Mind Your Table Manners

Wake Forest faculty members are recognized experts in their fields, and frequently they are asked to comment on local, national, or even international news stories.  One of our faculty members, Sam Gladding (’67, MAEd ’71), Professor and Chair of the department of Counseling, was quoted in the Chicago Tribune’s article “Mind Your Manners,” which is about how to prepare for the holiday dinners coming up – and avoiding or minimizing the awkward questions or gaffes that can come.  Here’s an excerpt:

“Although the weather is always an option, it raises the question: Have we forgotten how to have a conversation over a shared meal?
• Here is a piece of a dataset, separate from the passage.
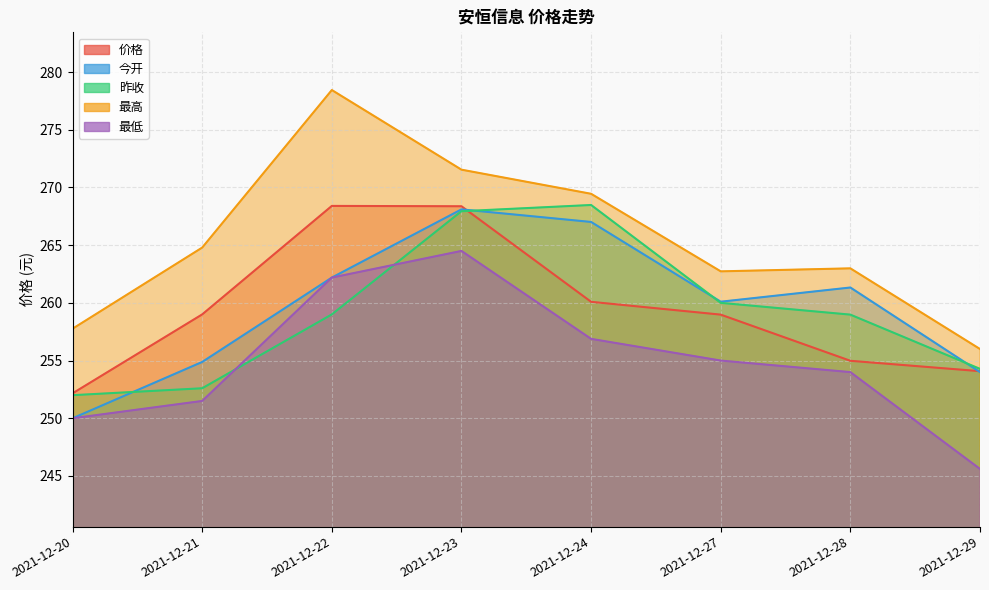

Read the 今开 value at 2021-12-22.

262.2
‘It’s not that we’ve forgotten as much as we’ve ignored it,’ says Professor Samuel Gladding, who heads the department of counseling at Wake Forest University in Winston-Salem, N.C. ‘The mode of communication — or the most popular these days — is indirect communication through Twitter or text on through, well, you name it.

‘Communication is an art form, but it seems to be a lost art at times when people gather together,’ he adds. ‘They look down instead of at one another.’

Emoticons deliver digital emotions, but ‘if we don’t read facial expression or hear voice tone, we don’t know if the person is really inquiring or being sarcastic or being empathic,’ says Gladding. ‘We can’t hear it, and we can’t see the expression on the other individual’s face.'”

You can read the full article here.   Lots of insight on table manners, family dynamics, and making the most of a shared meal.

With many Wake students getting ready to head home for Thanksgiving in a couple of weeks, the subject of family dinners and expectations is perhaps timely.  Especially for those of you with first-year students, this may be the first time your students will be home for an extended period of time.  You may have one set of ideas in mind for Thanksgiving (family time! catching up!) and your Deac may have another (sleep! sleep! talk to my Wake friends I already miss!)  Think about what you hope for the shared time together, and ask your student what he/she is hoping to have – and adjust accordingly.